Human pose images with coordinates
◇ ◇ ◇
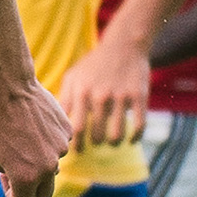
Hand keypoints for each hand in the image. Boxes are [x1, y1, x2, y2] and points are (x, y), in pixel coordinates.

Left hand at [0, 77, 70, 196]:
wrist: (7, 89)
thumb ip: (11, 176)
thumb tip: (27, 182)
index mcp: (26, 178)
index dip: (11, 195)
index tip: (6, 180)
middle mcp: (48, 167)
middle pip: (45, 193)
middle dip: (31, 189)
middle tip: (18, 172)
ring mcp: (61, 149)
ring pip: (52, 166)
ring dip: (39, 160)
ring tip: (22, 138)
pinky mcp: (67, 132)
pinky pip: (58, 145)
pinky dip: (47, 141)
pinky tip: (33, 124)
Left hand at [55, 33, 151, 150]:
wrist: (123, 46)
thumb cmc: (93, 65)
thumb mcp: (73, 77)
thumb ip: (65, 100)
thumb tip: (56, 125)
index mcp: (81, 92)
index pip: (76, 128)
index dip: (76, 144)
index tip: (77, 151)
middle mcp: (100, 95)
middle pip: (96, 134)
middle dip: (94, 144)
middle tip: (94, 144)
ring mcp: (121, 96)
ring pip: (117, 135)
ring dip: (113, 143)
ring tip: (110, 142)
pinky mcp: (139, 96)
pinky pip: (139, 125)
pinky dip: (134, 137)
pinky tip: (130, 139)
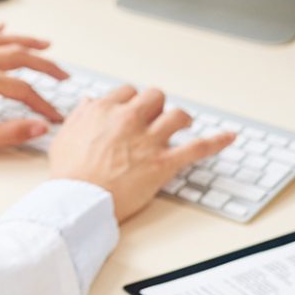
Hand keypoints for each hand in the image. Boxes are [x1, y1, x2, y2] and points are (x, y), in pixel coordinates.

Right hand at [46, 85, 235, 221]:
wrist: (77, 201)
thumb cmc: (69, 175)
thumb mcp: (65, 137)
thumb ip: (80, 116)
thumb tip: (90, 102)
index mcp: (104, 111)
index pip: (127, 92)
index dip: (132, 101)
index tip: (134, 110)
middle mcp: (128, 120)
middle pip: (154, 97)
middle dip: (156, 106)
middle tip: (155, 117)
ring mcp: (148, 141)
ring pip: (176, 115)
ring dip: (181, 119)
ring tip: (183, 125)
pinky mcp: (163, 163)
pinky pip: (197, 148)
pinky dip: (216, 141)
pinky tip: (229, 137)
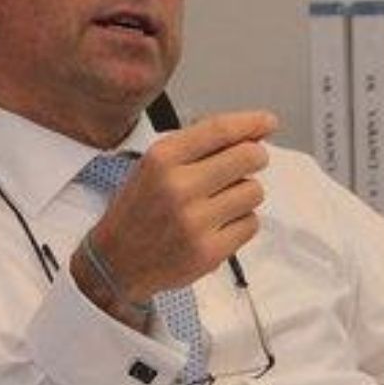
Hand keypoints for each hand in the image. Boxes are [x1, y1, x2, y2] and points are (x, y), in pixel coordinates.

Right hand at [73, 110, 277, 320]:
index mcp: (162, 159)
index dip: (251, 123)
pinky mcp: (209, 252)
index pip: (220, 130)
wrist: (115, 262)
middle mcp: (178, 188)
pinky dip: (241, 222)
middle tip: (248, 163)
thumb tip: (250, 133)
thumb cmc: (139, 210)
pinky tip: (218, 225)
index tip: (267, 122)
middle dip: (255, 157)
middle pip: (248, 157)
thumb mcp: (154, 166)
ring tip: (220, 201)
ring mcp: (195, 222)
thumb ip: (196, 147)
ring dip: (245, 193)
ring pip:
◇ ◇ ◇
** PROBLEM REQUIREMENTS **
In the entries above, find the line with "ring mcp: (61, 149)" and the line with "index mcp: (104, 111)". Write out exactly those two lines and every line between them, pictures excluded.

** REPLY **
ring mcp: (61, 149)
ring pip: (52, 166)
ring dip: (39, 160)
ring tip: (22, 138)
pinky mcp: (67, 132)
pinky pip: (58, 145)
pinky dip: (47, 141)
pinky tip: (33, 124)
Left hand at [55, 33, 151, 150]:
wrist: (123, 46)
thumb cmc: (93, 65)
thumb mcp: (73, 77)
thumb ip: (65, 100)
thumb tip: (56, 125)
index mcp: (81, 92)
index pip: (76, 128)
index dip: (76, 144)
index tip: (77, 151)
middle mcp: (100, 95)
middle pip: (96, 134)
middle dip: (94, 144)
middle tip: (94, 144)
ring mcp: (121, 96)
ring pip: (117, 135)
ring dip: (113, 143)
ring tip: (110, 142)
pinky mcp: (139, 96)
pinky pip: (139, 125)
pinky dip: (134, 137)
pinky tip: (130, 139)
Hand keypoints for each hand in the image. Boxes are [x1, y1, x2, y2] and points are (x, y), in pixel coordinates.

Right hand at [46, 85, 235, 221]:
wrist: (77, 201)
thumb cmc: (69, 175)
thumb mcp: (65, 137)
thumb ip: (80, 116)
thumb tip: (90, 102)
index mcp: (104, 111)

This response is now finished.